UD Journey in Norway

Picture of the front cover of the Norwegian Action PlanNorway has been leading the pack on UD since the mid nineties. Critical to success was turning the paradigm around to focus on universally designed polices rather than the designs themselves.This made all government officials responsible for access and inclusion. Olav Rand Bringa was the author of the early reports and papers and now he joins with Einar Lund to provide a review of Norway’s progress: From Visions to Practical Policy: The Universal Design Journey in Norway. What did we learn? What did we gain? What now?  Similarly to Singapore, Norway has used Universal Design as a basic tool for inclusion – moving beyond basic accessibility. Also of interest is the Nordic Charter for Universal Design initiated in 2011.

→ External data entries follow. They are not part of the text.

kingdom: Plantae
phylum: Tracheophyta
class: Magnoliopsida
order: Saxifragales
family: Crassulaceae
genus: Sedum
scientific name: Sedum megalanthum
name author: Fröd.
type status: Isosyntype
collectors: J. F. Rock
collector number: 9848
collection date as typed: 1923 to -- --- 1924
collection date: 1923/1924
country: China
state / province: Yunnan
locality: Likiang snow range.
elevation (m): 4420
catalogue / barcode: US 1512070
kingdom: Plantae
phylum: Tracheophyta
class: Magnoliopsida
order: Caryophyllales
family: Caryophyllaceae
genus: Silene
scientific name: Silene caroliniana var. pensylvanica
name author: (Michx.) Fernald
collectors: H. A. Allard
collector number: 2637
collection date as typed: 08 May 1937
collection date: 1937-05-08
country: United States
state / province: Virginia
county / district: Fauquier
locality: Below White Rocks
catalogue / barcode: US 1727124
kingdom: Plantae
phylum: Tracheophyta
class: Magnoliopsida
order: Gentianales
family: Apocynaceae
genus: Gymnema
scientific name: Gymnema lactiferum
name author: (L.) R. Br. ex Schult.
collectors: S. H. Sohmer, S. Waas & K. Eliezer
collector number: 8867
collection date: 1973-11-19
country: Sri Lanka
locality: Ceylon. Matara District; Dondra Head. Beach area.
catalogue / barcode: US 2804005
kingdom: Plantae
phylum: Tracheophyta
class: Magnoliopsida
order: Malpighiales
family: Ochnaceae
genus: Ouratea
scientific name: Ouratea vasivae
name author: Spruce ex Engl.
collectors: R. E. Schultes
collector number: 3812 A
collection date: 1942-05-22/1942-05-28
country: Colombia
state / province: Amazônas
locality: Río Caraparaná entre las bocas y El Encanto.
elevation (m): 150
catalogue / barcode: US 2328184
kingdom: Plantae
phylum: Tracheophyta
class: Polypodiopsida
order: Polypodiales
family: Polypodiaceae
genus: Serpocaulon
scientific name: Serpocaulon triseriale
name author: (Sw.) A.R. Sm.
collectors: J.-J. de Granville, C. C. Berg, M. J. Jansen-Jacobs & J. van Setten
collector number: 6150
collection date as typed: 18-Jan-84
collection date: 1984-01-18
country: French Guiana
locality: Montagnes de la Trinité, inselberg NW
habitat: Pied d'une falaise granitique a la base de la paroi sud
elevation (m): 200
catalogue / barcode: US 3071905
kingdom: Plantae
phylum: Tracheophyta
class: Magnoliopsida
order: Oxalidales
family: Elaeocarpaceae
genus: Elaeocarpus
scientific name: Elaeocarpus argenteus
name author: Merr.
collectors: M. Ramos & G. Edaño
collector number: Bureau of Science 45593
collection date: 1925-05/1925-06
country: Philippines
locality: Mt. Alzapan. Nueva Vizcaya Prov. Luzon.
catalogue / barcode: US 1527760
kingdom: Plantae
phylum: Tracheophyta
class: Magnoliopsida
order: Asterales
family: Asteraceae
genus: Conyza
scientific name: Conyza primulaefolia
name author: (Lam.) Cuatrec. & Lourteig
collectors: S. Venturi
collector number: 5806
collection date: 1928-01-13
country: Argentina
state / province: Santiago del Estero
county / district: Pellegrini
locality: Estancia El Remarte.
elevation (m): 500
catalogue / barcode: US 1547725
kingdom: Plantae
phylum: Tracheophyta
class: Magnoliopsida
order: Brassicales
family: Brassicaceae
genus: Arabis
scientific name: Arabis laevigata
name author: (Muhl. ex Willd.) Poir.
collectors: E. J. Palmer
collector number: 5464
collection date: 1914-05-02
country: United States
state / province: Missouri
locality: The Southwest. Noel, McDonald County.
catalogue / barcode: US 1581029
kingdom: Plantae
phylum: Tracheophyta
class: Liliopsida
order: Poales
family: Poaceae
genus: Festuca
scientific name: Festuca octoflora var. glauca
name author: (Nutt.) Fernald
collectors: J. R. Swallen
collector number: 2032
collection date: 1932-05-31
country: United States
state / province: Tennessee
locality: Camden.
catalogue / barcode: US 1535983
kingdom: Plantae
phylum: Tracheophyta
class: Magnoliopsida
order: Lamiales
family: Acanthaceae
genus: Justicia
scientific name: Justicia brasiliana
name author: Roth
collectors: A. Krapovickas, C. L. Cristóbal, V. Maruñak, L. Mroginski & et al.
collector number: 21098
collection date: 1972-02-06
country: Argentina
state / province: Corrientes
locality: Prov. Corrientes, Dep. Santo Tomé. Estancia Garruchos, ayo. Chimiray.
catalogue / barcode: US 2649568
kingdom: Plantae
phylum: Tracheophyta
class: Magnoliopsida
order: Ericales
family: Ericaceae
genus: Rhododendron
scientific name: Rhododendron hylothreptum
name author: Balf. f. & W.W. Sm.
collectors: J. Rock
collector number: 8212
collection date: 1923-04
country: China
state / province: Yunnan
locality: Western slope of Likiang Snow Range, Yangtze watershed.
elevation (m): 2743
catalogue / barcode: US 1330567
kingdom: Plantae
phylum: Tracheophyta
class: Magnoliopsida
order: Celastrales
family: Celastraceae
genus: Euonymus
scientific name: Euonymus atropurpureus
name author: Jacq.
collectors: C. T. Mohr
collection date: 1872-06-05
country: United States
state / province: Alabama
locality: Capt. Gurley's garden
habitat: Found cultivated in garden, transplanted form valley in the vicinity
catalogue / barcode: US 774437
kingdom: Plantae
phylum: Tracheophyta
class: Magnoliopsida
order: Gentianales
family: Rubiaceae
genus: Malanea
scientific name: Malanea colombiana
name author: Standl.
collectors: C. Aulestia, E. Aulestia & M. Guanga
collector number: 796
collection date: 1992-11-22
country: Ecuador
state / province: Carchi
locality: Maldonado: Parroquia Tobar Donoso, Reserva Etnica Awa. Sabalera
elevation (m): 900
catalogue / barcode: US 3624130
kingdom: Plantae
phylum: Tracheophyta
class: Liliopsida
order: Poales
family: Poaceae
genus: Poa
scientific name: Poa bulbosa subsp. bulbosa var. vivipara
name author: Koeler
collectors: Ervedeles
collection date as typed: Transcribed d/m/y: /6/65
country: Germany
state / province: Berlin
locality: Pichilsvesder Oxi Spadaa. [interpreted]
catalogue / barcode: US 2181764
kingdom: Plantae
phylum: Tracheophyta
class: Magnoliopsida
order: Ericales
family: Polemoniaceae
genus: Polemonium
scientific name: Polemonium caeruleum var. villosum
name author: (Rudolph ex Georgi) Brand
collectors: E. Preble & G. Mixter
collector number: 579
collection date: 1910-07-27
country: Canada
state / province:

Abstract: The national policy in Norway have since the last part of the 1990s been organized in programs that erected actions including national authorities, municipalities, regional authorities and private enterprises. What have we gained by our national activities to mainstream inclusive and accessibility policy for persons with reduced capability through the principles of Universal Design? Have we made society accessible to everyone and prevented discrimination. Are the results visible? We can measure results on several sectors, inter alia public buildings, outdoor areas, central communication hubs, public transport and the occurrence plans for Universal Design in municipalities and regions. Through several programs and action plans the Norwegian government has developed a sectoral approach for including persons with disabilities in the society. The majority of ministries have participated in these plans. Local initiatives, local councils for disabled people, and later on municipalities and county administrations were supported by national authorities as complements to regulations and laws. In addition, guidelines and assisting funds were used. The main objective was to redefine the national policy, using better defined national goals and introducing Universal Design to replace accessibility as the basic tool. The mainstreaming of the accessibility policy, where Universal Design was included in relevant sectors and activities, was a crucial part of the strategy. The national policy was organized in programs that erected actions focusing on how to reach, inspire and include municipalities and regional authorities in their own struggle for Universal Design. Through the mainstream approach ministries have both earmarked economic transfers to their own agencies and used steering documents guide to these agencies how to implement Universal Design in their advisory services, in practicing laws and regulations and in their own planning and building activities.